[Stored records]
★ ★ ★
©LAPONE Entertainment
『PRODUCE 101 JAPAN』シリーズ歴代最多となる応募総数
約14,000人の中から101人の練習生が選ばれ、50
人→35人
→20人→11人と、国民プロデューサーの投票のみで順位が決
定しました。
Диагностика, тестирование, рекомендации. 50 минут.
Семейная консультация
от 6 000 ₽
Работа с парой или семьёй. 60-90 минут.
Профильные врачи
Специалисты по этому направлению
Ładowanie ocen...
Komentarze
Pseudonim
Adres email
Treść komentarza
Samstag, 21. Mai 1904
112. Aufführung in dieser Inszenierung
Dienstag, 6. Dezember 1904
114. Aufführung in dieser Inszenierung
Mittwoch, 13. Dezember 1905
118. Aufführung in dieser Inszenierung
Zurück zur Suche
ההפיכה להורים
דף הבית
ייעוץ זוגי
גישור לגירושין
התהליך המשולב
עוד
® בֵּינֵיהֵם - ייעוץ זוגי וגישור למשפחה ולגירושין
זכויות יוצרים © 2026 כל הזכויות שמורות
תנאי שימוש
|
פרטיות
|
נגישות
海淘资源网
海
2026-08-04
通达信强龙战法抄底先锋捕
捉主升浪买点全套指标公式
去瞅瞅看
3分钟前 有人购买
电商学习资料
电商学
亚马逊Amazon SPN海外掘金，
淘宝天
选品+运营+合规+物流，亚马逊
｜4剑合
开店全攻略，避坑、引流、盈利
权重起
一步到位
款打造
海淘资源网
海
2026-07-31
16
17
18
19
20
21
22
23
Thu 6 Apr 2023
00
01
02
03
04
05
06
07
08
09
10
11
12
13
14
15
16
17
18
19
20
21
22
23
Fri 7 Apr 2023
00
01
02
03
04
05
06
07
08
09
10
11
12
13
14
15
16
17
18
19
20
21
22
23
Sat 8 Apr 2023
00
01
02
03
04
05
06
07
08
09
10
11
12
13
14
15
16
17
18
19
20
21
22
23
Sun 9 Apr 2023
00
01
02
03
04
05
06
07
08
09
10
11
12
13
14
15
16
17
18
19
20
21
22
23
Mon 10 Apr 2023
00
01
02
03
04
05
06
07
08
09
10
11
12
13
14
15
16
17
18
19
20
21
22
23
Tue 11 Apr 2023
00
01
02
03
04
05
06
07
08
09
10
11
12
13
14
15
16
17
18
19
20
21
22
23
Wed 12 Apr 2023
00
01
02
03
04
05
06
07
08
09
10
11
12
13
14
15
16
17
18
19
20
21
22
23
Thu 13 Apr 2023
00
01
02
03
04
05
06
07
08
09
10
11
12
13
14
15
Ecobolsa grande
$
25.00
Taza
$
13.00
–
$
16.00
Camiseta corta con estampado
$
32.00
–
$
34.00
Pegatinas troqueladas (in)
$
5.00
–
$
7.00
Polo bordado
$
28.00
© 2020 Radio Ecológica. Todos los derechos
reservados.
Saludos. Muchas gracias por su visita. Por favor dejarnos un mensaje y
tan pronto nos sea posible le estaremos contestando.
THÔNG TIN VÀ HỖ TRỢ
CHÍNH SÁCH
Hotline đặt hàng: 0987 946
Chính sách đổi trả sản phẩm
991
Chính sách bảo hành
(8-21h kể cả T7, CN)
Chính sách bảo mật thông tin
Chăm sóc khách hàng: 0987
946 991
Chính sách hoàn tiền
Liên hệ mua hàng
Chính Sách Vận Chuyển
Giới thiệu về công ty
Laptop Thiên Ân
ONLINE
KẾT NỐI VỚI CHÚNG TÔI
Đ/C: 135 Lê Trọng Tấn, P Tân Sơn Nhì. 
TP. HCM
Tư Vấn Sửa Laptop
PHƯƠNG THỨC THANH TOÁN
★ ★ ★
** PROMPT **
Quote the stored lines above verbatim, starting at the first one and continuing up to and including the line that contains "Профильные врачи".

** REPLY TO THE TASK **
©LAPONE Entertainment
『PRODUCE 101 JAPAN』シリーズ歴代最多となる応募総数
約14,000人の中から101人の練習生が選ばれ、50
人→35人
→20人→11人と、国民プロデューサーの投票のみで順位が決
定しました。
Диагностика, тестирование, рекомендации. 50 минут.
Семейная консультация
от 6 000 ₽
Работа с парой или семьёй. 60-90 минут.
Профильные врачи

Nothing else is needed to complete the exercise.